Legal fireworks continue to explode in the Los Angeles courtroom of Judge George H. Wu as the onetime top officers of WesCorp and the NCUA wrangle over the extent to which the regulator's monitoring of the actions of WesCorp officials can be used as an excuse that saves them from blame.
On the one side, defendants Robert Siravo, Todd Lane, Robert Burrell and others. allege that they cannot be blamed for billions in investments in mortgage-backed securities precisely because the NCUA, by virtue of its onsite monitors at WesCorp, knew at every step exactly what WesCorp was buying. The essence of the defendants' claim is that that knowledge represented a kind of tacit approval.
Not so, NCUA now has countered in a forcefully worded brief filed with the court on Jan. 9. The motion was filed "largely to remove affirmative defenses based on the prefailure actions of the NCUA as regulator–affirmative defenses that have repeatedly been held legally insufficient," per the paperwork filed by NCUA's lawyers.
"Because the NCUA's prefailure conduct does not give rise to legally sufficient affirmative defense, the court should strike all affirmative defenses that are based on conduct by the NCUA prior to WesCorp's failure."
In a separate filing, the NCUA reiterated its belief that it cannot be compelled to pay the legal fees of the WesCorp defendants.

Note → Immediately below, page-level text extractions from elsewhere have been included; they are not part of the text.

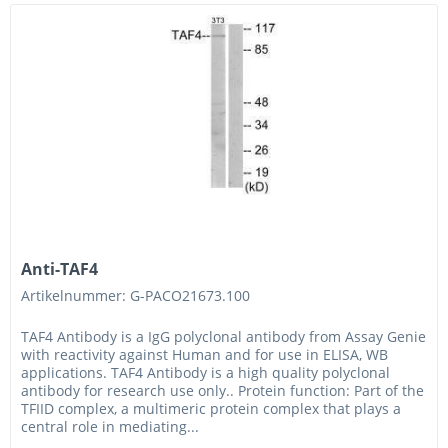
Anti-TAF4
Artikelnummer: G-PACO21673.100
TAF4 Antibody is a IgG polyclonal antibody from Assay Genie
with reactivity against Human and for use in ELISA, WB
applications. TAF4 Antibody is a high quality polyclonal
antibody for research use only.. Protein function: Part of the
TFIID complex, a multimeric protein complex that plays a
central role in mediating...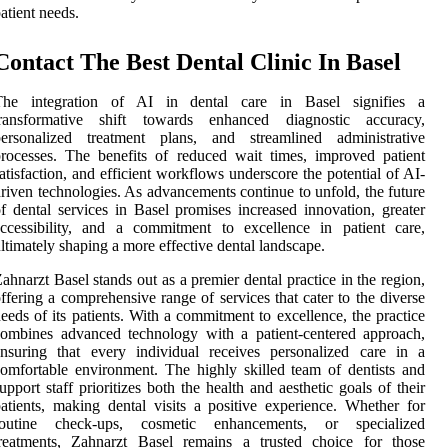
atient needs.
Contact The Best Dental Clinic In Basel
The integration of AI in dental care in Basel signifies a
transformative shift towards enhanced diagnostic accuracy,
personalized treatment plans, and streamlined administrative
rocesses. The benefits of reduced wait times, improved patient
atisfaction, and efficient workflows underscore the potential of AI-
riven technologies. As advancements continue to unfold, the future
f dental services in Basel promises increased innovation, greater
ccessibility, and a commitment to excellence in patient care,
ltimately shaping a more effective dental landscape.
ahnarzt Basel stands out as a premier dental practice in the region,
ffering a comprehensive range of services that cater to the diverse
eeds of its patients. With a commitment to excellence, the practice
ombines advanced technology with a patient-centered approach,
nsuring that every individual receives personalized care in a
omfortable environment. The highly skilled team of dentists and
upport staff prioritizes both the health and aesthetic goals of their
atients, making dental visits a positive experience. Whether for
routine check-ups, cosmetic enhancements, or specialized
treatments, Zahnarzt Basel remains a trusted choice for those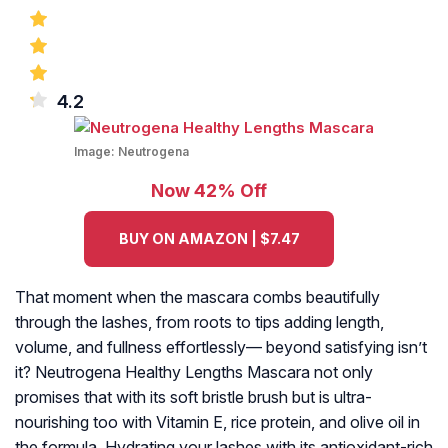
4.2
Image:
Neutrogena
Now 42% Off
BUY ON AMAZON | $7.47
That moment when the mascara combs beautifully
through the lashes, from roots to tips adding length,
volume, and fullness effortlessly— beyond satisfying isn’t
it? Neutrogena Healthy Lengths Mascara not only
promises that with its soft bristle brush but is ultra-
nourishing too with Vitamin E, rice protein, and olive oil in
the formula. Hydrating your lashes with its antioxidant-rich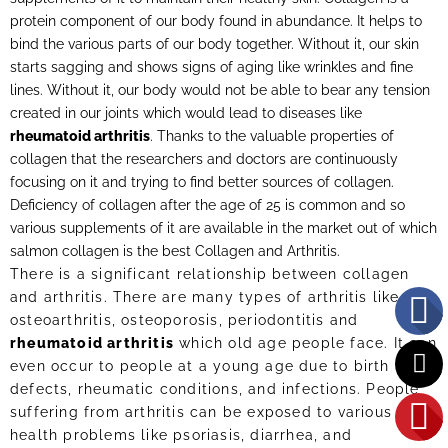
protein component of our body found in abundance. It helps to
bind the various parts of our body together. Without it, our skin
starts sagging and shows signs of aging like wrinkles and fine
lines. Without it, our body would not be able to bear any tension
created in our joints which would lead to diseases like
rheumatoid arthritis
. Thanks to the valuable properties of
collagen that the researchers and doctors are continuously
focusing on it and trying to find better sources of collagen.
Deficiency of collagen after the age of 25 is common and so
various supplements of it are available in the market out of which
salmon collagen is the best Collagen and Arthritis.
There is a significant relationship between collagen
and arthritis. There are many types of arthritis like
osteoarthritis, osteoporosis, periodontitis and
rheumatoid arthritis
which old age people face. It can
even occur to people at a young age due to birth
defects, rheumatic conditions, and infections. People
suffering from arthritis can be exposed to various other
health problems like psoriasis, diarrhea, and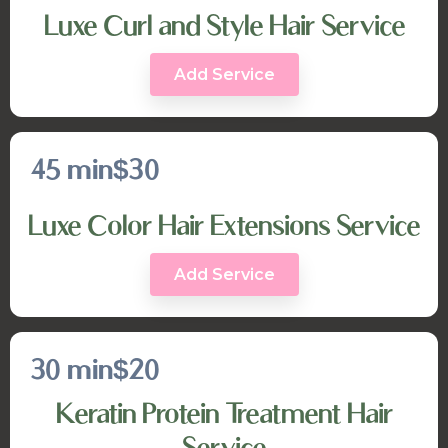
Luxe Curl and Style Hair Service
Add Service
45 min
$30
Luxe Color Hair Extensions Service
Add Service
30 min
$20
Keratin Protein Treatment Hair
Service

The onetime WesCorp executives are believed to have incurred legal fees in the hundreds of thousands of dollars apiece in countering the long-running NCUA civil action that aims to hold them personally responsible for losses suffered by WesCorp.
Judge Wu has indicated he will rule on the motions on Jan. 19.
In a prior ruling, Wu previously dismissed NCUA's complaints against WesCorp's outside directors.